THE MYTH OF CONTINUITY: WHY STABILITY NOW REQUIRES A NEW KIND OF MILITARY LEADERSHIP

MILITARY LEADERSHIP

By Lesedi Mokhachane | Defence & Governance Analyst

Lesotho is at an inflection point. With the anticipated departure of Lieutenant General Mojalefa Letsoela, conversations within defense and government circles have turned to the issue of succession and as expected, the rhetoric of “continuity” has re-emerged. Continuity, we are told, is a virtue. That there is stability in preserving the current line of command. That change, however well-meaning, risks disrupting the chain. But history, both ours and that of many post-conflict democracies, tells a different story. The real danger is not changing. It is stagnation disguised as stability.

The Problem With ‘Loyal Successors’

There are whispers, not without substance, that the current outgoing commander has informally indicated preference toward specific officers individuals who, while professionally trained, have risen within a narrow orbit of internal loyalty. That should concern us. A military cannot modernize when appointments are framed around internal favor rather than strategic merit. Worse, such arrangements perpetuate the perception and sometimes the reality that military leadership is not about professional service, but about political allegiance or factional reward. If “continuity” means entrenching a closed culture within the Lesotho Defense Force, then we must reject it in full.

Stability Requires Distance

The next commander of the LDF must not be someone simply handpicked from the inner circle of the outgoing leadership. Lesotho has learned painfully that unchecked power and internal military patronage can unravel the very institutions meant to protect the state.

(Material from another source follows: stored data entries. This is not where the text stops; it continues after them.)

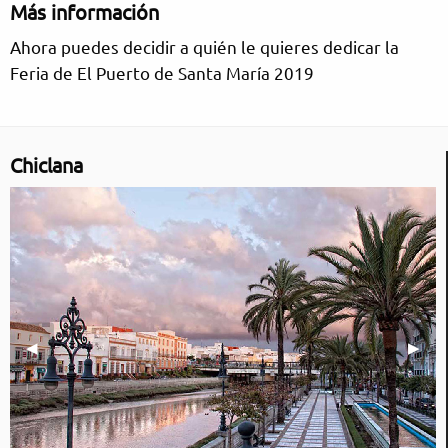
Más información
Ahora puedes decidir a quién le quieres dedicar la
Feria de El Puerto de Santa María 2019
Chiclana
Imagen anterior
◀︎
Sigui
▶︎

What the moment requires is distance. A candidate with institutional knowledge, yes but also with the credibility of independence.

That person exists.

He is not campaigning. He is not part of the succession theatre. But he is known. Respected. And, perhaps most importantly, he carries a public reputation for having refused to be part of the system when the system went off course.

His name, for now, need not lead this column.

What matters is that the Prime Minister and those advise him to resist the temptation to confuse internal alignment with national readiness.

Civil-Military Balance Must Be Reasserted Lesotho’s 2022 elections delivered a message that echoed far beyond the ballot box: citizens want reform. Transparency. And competence in the places that have long operated in opacity.

The Defense Force is no exception.

The new commander must not be a continuation of the past, nor a placeholder for the ambitions of others. The new commander must restore the functional distance between the military and politics, and he must be able to command not just loyalty within the ranks but trust outside of them. The time for symbolic appointments is over.

The LDF is not a family. It is a state institution. And the stakes of choosing poorly are too high to be ignored.

The next chapter of Lesotho’s civil-military relationship will be shaped in the coming months. We can opt for cosmetic change and reshuffling familiar names. Or we can choose a path that signals a genuine shift: in mindset, in merit, and in message.

If the wrong lesson is learned that quiet loyalty is more valuable than proven leadership then whatever “continuity” we achieve may come at the cost of long-term stability.

Sometimes, true stability begins by breaking the pattern.